### TAREFA ESCRITA A:
Troque "dial" por "face" em todas as linhas de atualizações dos relógios e deixe o resto intacto. Não coloque as imagens na resposta.
#### FONTE ####
Luiza Braga aprecia o aroma de grãos de café Arara durante secagem após fermentação anaeróbica. Método incrementou a qualidade de grãos imaturos (foto: Grupo da Semente à Xícara/arquivo)

Biotecnologia
Método de fermentação transforma frutos imaturos em cafés especiais
08 de julho de 2025

Normalmente descartados por darem sabor adstringente, grãos esverdeados da cultivar Arara foram submetidos a fermentação sem ar e produziram bebidas de alto padrão em testes cegos. Pesquisadores mineiros veem potencial de valorização do produto para os mercados interno e externo

Biotecnologia
Método de fermentação transforma frutos imaturos em cafés especiais

Normalmente descartados por darem sabor adstringente, grãos esverdeados da cultivar Arara foram submetidos a fermentação sem ar e produziram bebidas de alto padrão em testes cegos. Pesquisadores mineiros veem potencial de valorização do produto para os mercados interno e externo

08 de julho de 2025

Luiza Braga aprecia o aroma de grãos de café Arara durante secagem após fermentação anaeróbica. Método incrementou a qualidade de grãos imaturos (foto: Grupo da Semente à Xícara/arquivo)

 

André Julião | Agência FAPESP – Na seleção de cafés especiais, aqueles que ganham acima de 80 pontos em testes cegos não têm defeitos físicos nem sensoriais. Os grãos de aparência esverdeada são conhecidos por darem um sabor adstringente (áspero, pungente e ressecante) à bebida e por isso são descartados com os quebrados, pretos, ardidos, brocados ou abaixo de um certo tamanho.
#### DADOS FORNECIDOS ####
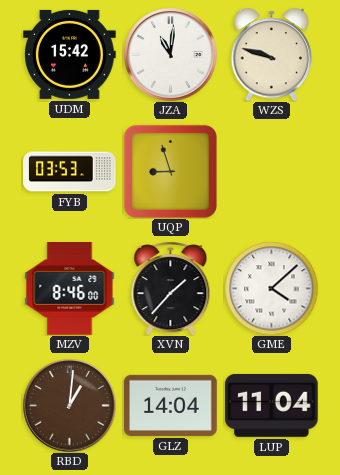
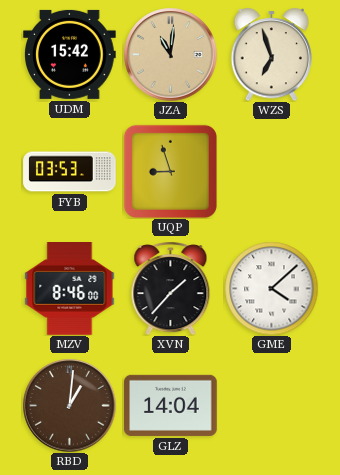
JZA dial: white -> champagne
WZS: 9:48 -> 6:57
LUP: 11:04 -> none
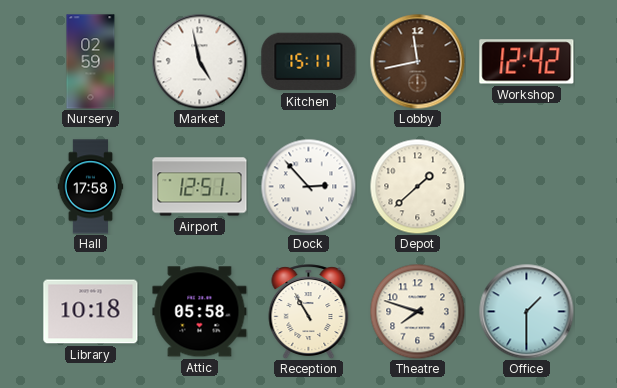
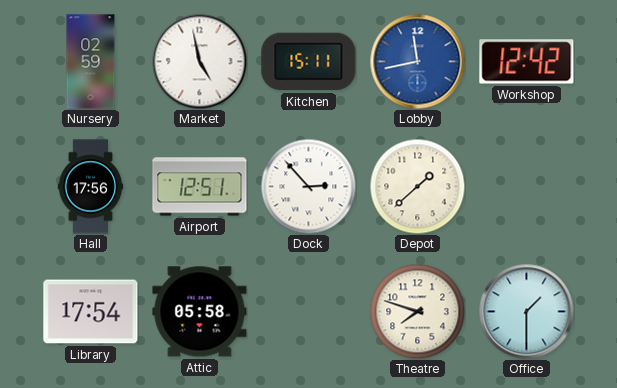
Lobby dial: brown -> blue
Hall: 17:58 -> 17:56
Library: 10:18 -> 17:54
Reception: 10:55 -> none
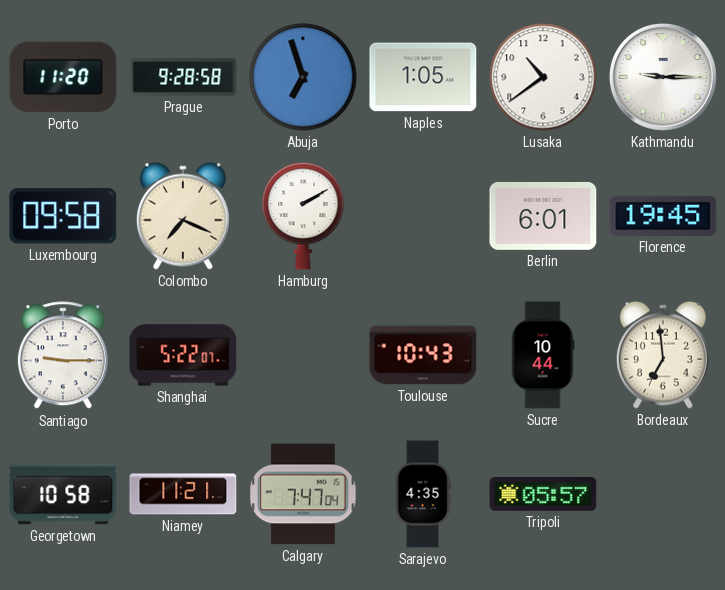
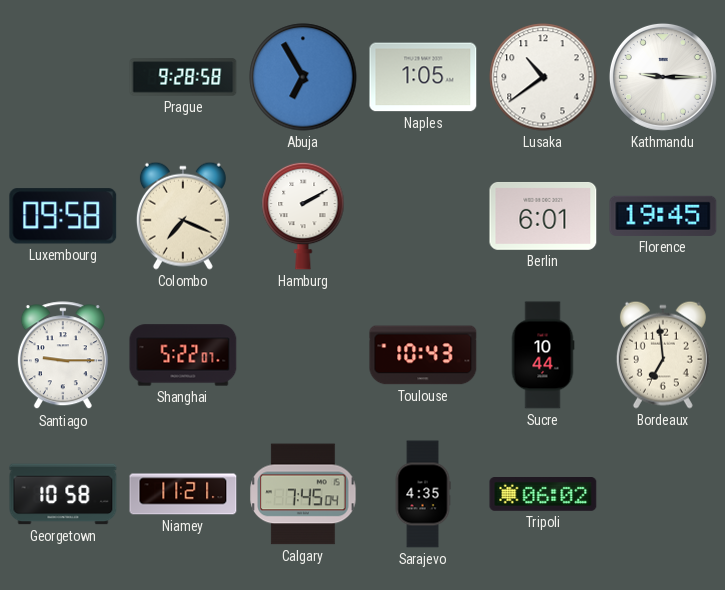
Porto: 11:20 -> none
Abuja: 6:57 -> 6:55
Calgary: 7:47 -> 7:45
Tripoli: 05:57 -> 06:02
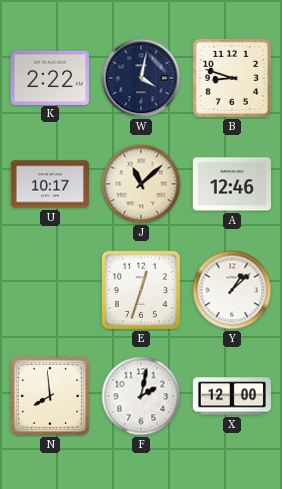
####
### TAREFA ESCRITA B:
De acordo com a matéria sobre café, qual cultivar teve grãos esverdeados submetidos à fermentação sem ar?

### RESPOSTA CORRETA A:
JZA face: white -> champagne
WZS: 9:48 -> 6:57
LUP: 11:04 -> none
Lobby face: brown -> blue
Hall: 17:58 -> 17:56
Library: 10:18 -> 17:54
Reception: 10:55 -> none
Porto: 11:20 -> none
Abuja: 6:57 -> 6:55
Calgary: 7:47 -> 7:45
Tripoli: 05:57 -> 06:02

### RESPOSTA CORRETA B:
A cultivar Arara.